Uri learned to cook primarily from family members and reading recipes, and now Adam learns from him. When his son was young, Uri said that Adam “would always come into the kitchen whenever he heard the sound of knives being sharpened.”
But now the two find themselves released from those roles. “I think my dad has delegated some of his exploratory cooking to me,” Adam said. For instance, when Adam returned home, his father handed him a cookbook of homemade pastas he’d borrowed from the library. “It was a subtle nudge for me to make some pasta.”
A glass of kefir a day
Living in Singapore, 12 hours ahead of her East Coast classes, Aline Damas ’20 had to adjust her eating, sleeping, and studying schedule. But there was one routine that remained the same: a glass of kefir in the morning.

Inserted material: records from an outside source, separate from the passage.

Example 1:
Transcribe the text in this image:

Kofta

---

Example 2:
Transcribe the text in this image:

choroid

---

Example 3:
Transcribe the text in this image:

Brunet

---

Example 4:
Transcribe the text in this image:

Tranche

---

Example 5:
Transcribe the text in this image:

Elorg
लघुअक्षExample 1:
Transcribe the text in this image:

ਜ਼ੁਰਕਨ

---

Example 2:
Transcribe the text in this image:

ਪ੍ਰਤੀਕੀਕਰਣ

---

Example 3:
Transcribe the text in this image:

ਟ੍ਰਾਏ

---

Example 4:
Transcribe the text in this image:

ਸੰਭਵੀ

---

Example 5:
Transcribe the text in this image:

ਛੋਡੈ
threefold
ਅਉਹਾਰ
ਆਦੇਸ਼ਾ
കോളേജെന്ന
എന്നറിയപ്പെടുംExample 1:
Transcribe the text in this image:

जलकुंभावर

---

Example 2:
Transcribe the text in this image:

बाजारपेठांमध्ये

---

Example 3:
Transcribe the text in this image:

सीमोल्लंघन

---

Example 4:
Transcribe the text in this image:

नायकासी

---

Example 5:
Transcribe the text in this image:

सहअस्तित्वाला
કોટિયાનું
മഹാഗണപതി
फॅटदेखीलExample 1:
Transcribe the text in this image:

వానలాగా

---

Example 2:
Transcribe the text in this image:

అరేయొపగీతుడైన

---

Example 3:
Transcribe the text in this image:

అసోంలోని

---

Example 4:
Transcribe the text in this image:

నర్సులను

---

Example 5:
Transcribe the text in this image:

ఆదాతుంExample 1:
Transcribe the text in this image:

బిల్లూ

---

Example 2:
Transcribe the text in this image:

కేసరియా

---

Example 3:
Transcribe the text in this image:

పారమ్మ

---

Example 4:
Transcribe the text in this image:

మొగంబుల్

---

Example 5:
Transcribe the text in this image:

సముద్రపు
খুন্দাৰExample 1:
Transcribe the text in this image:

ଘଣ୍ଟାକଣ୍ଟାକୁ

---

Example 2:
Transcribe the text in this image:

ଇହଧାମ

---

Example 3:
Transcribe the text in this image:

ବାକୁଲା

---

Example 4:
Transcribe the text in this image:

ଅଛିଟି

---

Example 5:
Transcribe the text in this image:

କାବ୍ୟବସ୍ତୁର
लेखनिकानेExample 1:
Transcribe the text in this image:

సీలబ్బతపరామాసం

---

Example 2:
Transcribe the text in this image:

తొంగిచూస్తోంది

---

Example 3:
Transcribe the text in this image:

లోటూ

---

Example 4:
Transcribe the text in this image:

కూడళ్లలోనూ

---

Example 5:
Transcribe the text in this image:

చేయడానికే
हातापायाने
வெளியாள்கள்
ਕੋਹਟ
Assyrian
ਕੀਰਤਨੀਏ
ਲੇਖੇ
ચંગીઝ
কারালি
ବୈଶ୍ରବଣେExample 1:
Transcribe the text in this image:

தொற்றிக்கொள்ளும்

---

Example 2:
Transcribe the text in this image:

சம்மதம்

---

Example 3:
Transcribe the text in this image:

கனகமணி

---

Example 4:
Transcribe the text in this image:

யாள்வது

Praised for its health benefits, kefir is a fermented dairy product similar to yogurt. On campus, Damas would start her mornings with a glass, a habit she owes to her mother.
“My mom’s a big fermentation person. I’ve become indoctrinated.”
Damas’ mother has been making her own kefir since 2017. Each morning, she adds about a teaspoon of kefir “grains” (really a combination of bacteria and yeast) to a cup of milk. The mixture sits on the kitchen counter at room temperature for about 24 hours. By breakfast time the next day, it’s ready to drink, and she scoops out a small bit of the grains to use for her next batch, repeating the process.
Now that Damas is home, she also gets to include some of her mother’s fresh-pressed ginger juice in her kefir. Damas said that when her mother’s not making kefir, she’s brewing kombucha (another fermented beverage) or fermenting vegetables. Or she’s simmering chicken broths and bone soups.
“My mother has always been interested in health, but over the last few years it has really intensified,” Damas said.
Alongside these incorporated recipes, the Damas’ family meals have two main origins: French (Damas’ father is Belgian), and Asian, the continent where Aline and her brother grew up. For the French side, Damas cooks “lots of ratatouille, steak au poivre, and piperade [sautéed green pepper stew].” For the Asian side, the family often eats takeout Thai and Chinese.
Damas said cutting out processed sugars from her diet has made her feel healthier. When she does eat something sweet, she sticks to fresh fruit and raw honey, though there is the occasional treat. “I do indulge in 80 percent dark chocolate every now and then.”